Document layout analysis data:

+ + + + +

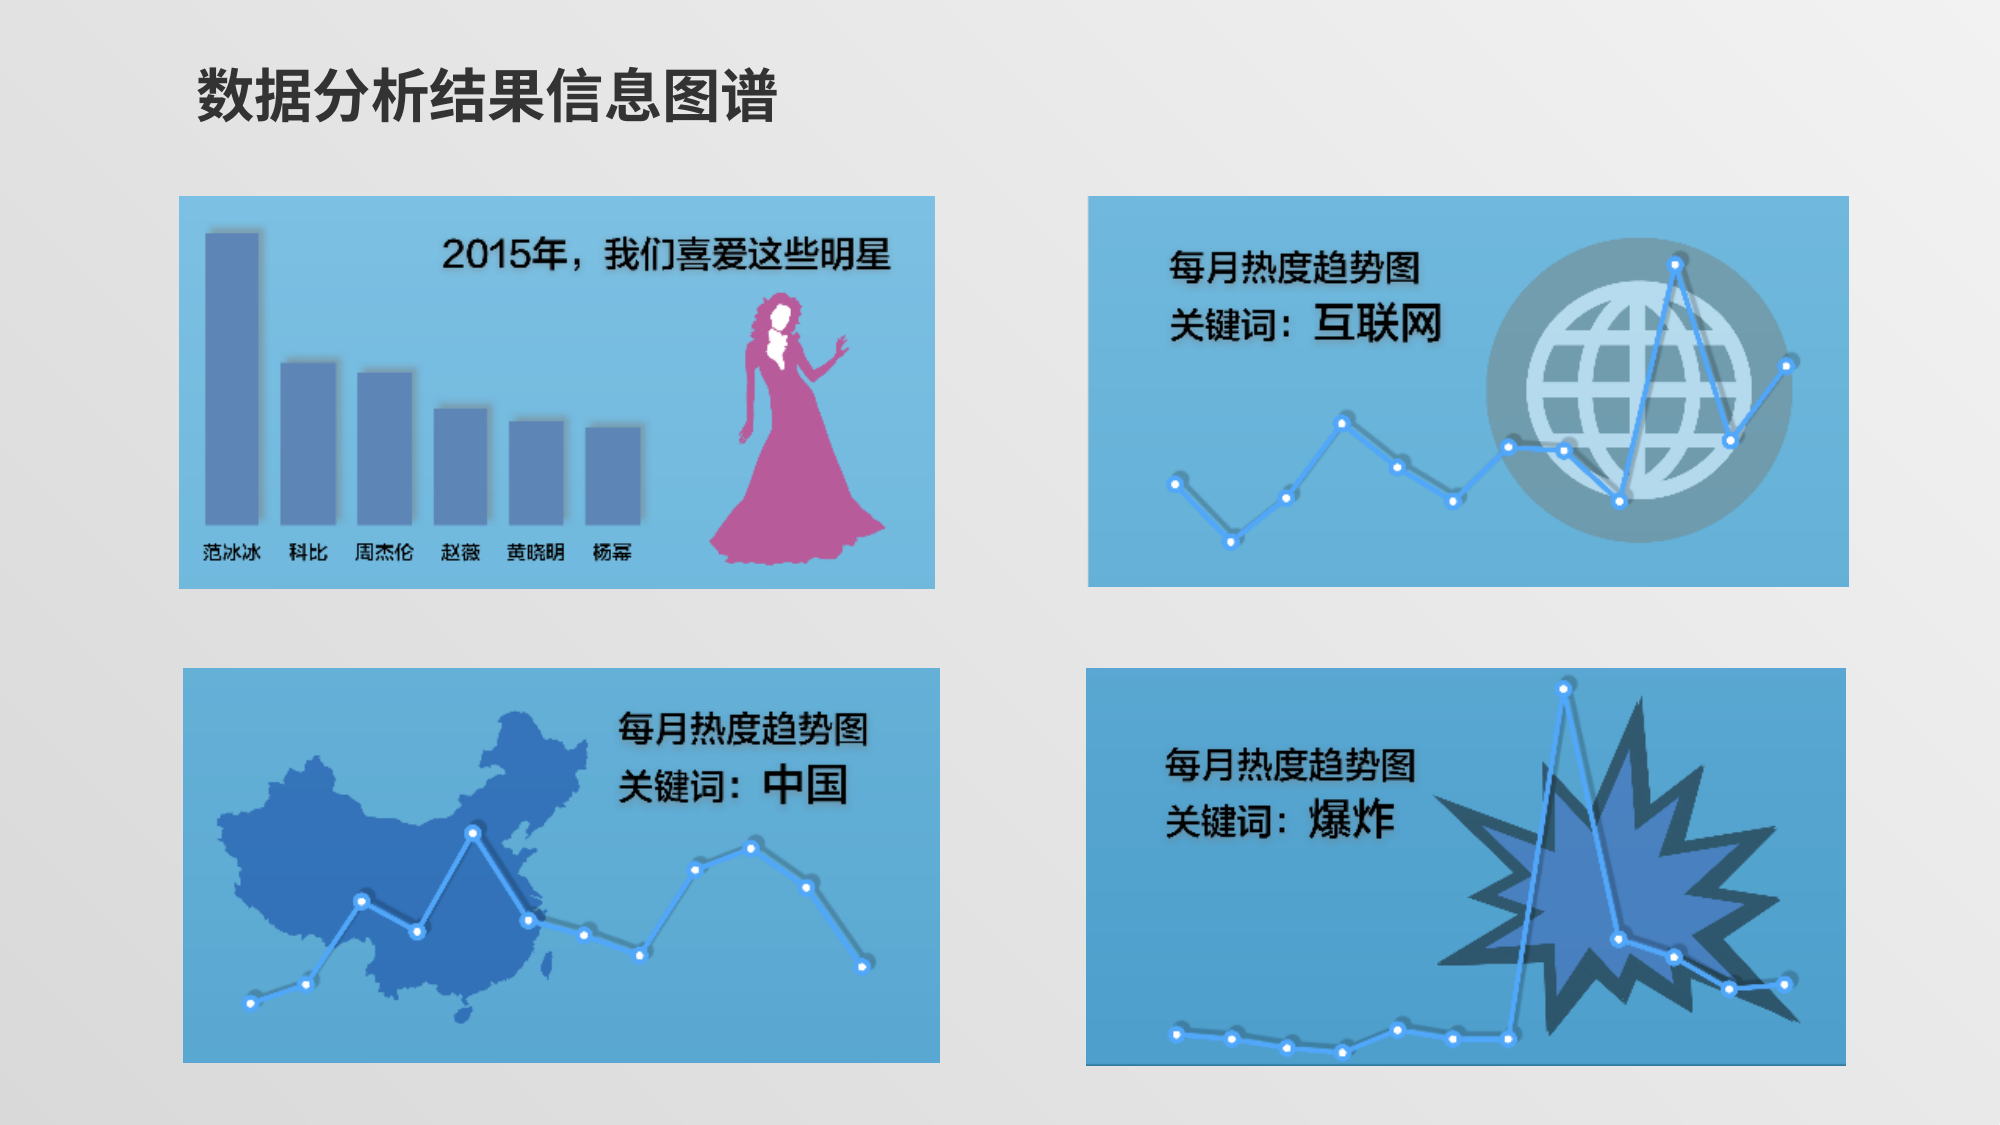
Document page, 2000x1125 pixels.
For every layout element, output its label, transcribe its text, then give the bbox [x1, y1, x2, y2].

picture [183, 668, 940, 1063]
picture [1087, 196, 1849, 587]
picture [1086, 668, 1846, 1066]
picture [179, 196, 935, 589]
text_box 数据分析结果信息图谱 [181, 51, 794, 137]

+ + + + +

> What is being asked: Retype all entries exactly as they appear, dropping the images.

> Response to the exercise:
Document page, 2000x1125 pixels.
For every layout element, output its label, transcribe its text, then give the bbox [x1, y1, x2, y2].

picture [183, 668, 940, 1063]
picture [1087, 196, 1849, 587]
picture [1086, 668, 1846, 1066]
picture [179, 196, 935, 589]
text_box 数据分析结果信息图谱 [181, 51, 794, 137]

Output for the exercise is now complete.